С того времени, как Вы получили мое последнее письмо и виделись с Мерреем и Робертсом, не произошло никаких событий. Заходили в порт Кальяри на Сардинии и в Джирдженти на Сицилии, завтра я отплываю в Патрас, откуда отправлюсь в Янину, где содержит свой двор Али-паша. Следовательно, вскорости быть мне среди мусульман.
Adieu и примите мои искренние уверенья.
Ваш Байрон

Генри Друри
3 мая 1810 г.


С борта фрегата “Салсет”, проходя через пролив Дарданеллы, Абидос справа по курсу.
Мой дорогой Друри, в прошлом году, когда я уезжал из Англии, ты просил меня писать тебе. Выполняю твою просьбу. Я пересек Португалию, потом Южную Испанию, посетил Сардинию, Сицилию, Мальту и оттуда отправился в Турцию, где брожу по сей день. Поначалу я высадился в Албании, в древнем Эпире, там мы добрались аж до горы Томерит и были отлично приняты главным Али-пашой. Посетив Иллирию, Хаонию и проч., под охраной пятидесяти албанцев мы пересекли залив Актиум и, миновав Акарнанию и Этолию, проехали вблизи Ахе-луса; проведя непродолжительное время в Морее, пересекли залив Лепанто и оказались у подножья Парнаса, рассмотрели все, что осталось в Дельфах, и оттуда – на Фивы и Афины, там мы пробыли десять недель.
“Пилад” – корабль его высочества – доставил нас в Смирну, но до этого мы топографически исследовали Аттику, включая, конечно же, Марафон и Сунийский мыс. Следующий этап – от Смирны до Троада; Троад мы посетили, когда корабль стоял две недели на якоре в стороне от гробницы Антилоха, и вот сейчас мы в проливе Дарданеллы ждем ветра, чтоб плыть в Константинополь.
Сегодня утром я проплыл от Сестоса до Абидоса; напрямую тут расстояние не больше мили, но течение делает его столь опасным, что сомневаюсь, чтоб на пути к блаженству сердечный пыл Леандра заметно не иссяк. В первый раз я попытался на прошлой неделе и не смог – из-за северного ветра и поразительной скорости отлива, – хотя прекрасно плаваю с детства, но нынешним утром море было спокойней, и за один час и десять минут я пересек “широкий Геллеспонт”.
Итак, мой дорогой сэр, я покинул дом и увидел Африку, Азию и немалую часть Европы. Повидал генералов, адмиралов, принцев и пашей, правителей и непокорных, но нет ни времени, ни бумаги, чтоб распространяться на сей счет. Мне хотелось бы, чтоб ты знал: нежная память о тебе и надежда увидеться живы во мне, и, если мы встретимся не столь скоро, виной тому будет что угодно, но только не моя небрежность.
Ты так хорошо знаешь древнюю и современную Грецию, что тебе не нужны описания. Вот Албании я насмотрелся более других англичан (не считая некоего мистера Лика); эту страну, по причине дикости ее обитателей, редко навещают иностранцы, однако в ней больше естественных красот, чем в самых известных местах классической Греции, которые, впрочем, очень хороши, в особенности Дельфы и мыс Колонна в Аттике. И все же они ничто в сравнении с Иллирией и Эпиром, где деревушки, не имеющие названья, и реки, даже не нанесенные на карту, в будущем, если станут более известны, несомненно будут расценены как объекты, более достойные карандаша и пера, нежели сухая канава Иллиса или болота Беотии.

::::

ЧТО НУЖНО СДЕЛАТЬ: Изложите письма Байрона в двух предложениях.

ПРИВЕДЕННЫЕ СТРОКИ:
::::

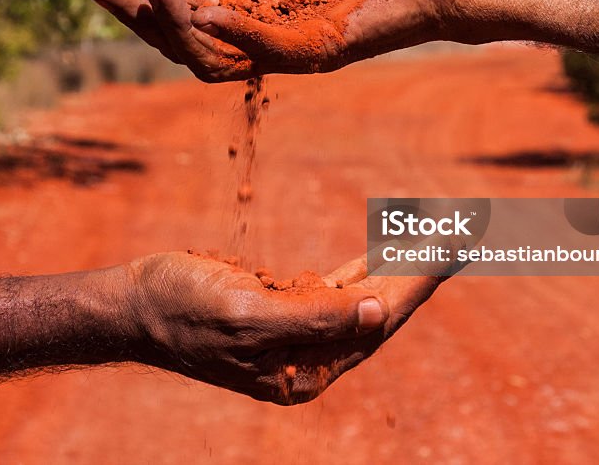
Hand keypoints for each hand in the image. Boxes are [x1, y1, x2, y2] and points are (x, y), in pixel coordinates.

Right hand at [87, 0, 462, 81]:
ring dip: (174, 25)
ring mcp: (289, 49)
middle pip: (184, 36)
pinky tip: (201, 6)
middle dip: (139, 13)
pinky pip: (267, 52)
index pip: (182, 1)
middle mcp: (263, 35)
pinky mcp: (321, 50)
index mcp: (253, 6)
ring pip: (214, 54)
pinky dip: (233, 33)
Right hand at [122, 251, 441, 403]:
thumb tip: (377, 312)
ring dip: (398, 264)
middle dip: (420, 268)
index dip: (419, 280)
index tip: (456, 244)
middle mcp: (309, 356)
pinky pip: (335, 287)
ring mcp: (297, 334)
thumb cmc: (181, 309)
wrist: (135, 305)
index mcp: (306, 370)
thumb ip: (313, 317)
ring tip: (440, 233)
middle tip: (464, 228)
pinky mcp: (282, 310)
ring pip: (362, 296)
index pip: (379, 321)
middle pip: (379, 308)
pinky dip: (362, 268)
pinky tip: (388, 251)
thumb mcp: (246, 314)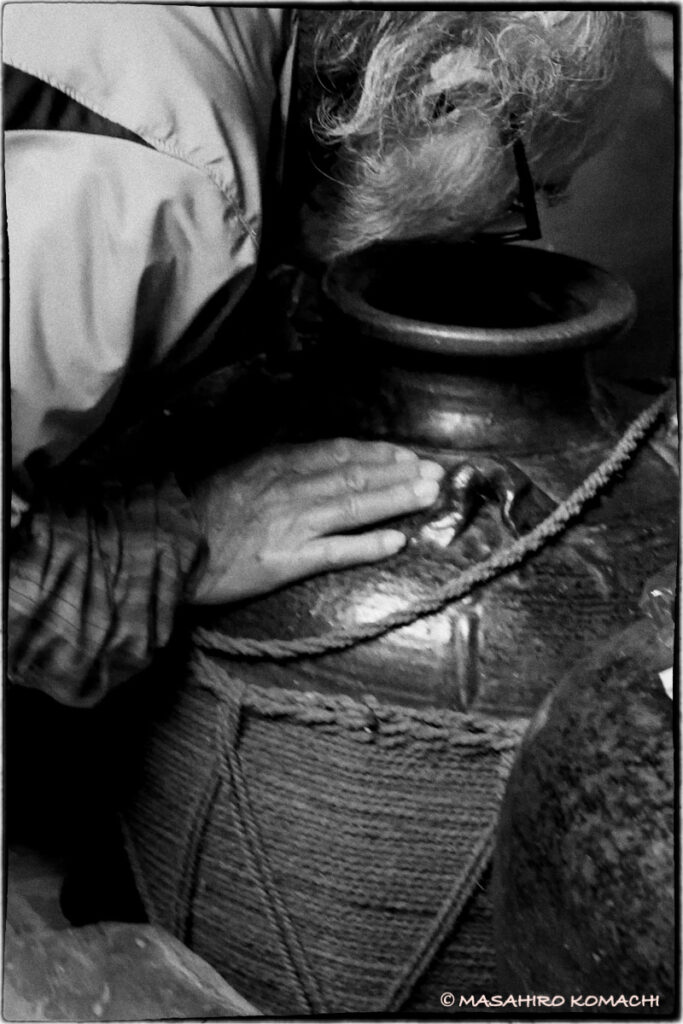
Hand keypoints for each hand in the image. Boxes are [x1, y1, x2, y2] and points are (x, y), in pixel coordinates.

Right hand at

::::

ПИСЬМЕННЫЙ ОТВЕТ: В первом письме Байрон сообщает, что после заходов в Кальяри и Джирдженти отплывает в Патрас, а оттуда в Янину, где держит свой двор Али-паша. Во втором письме, адресованном Друри с борта фрегата «Салсет» в Дарданеллах, он описывает свой путь через Португалию, Испанию, Албанию и Грецию, рассказывает, как переплыл от Сестоса до Абидоса за час и десять минут, и ставит природные красоты Албании выше самых известных мест классической Греции.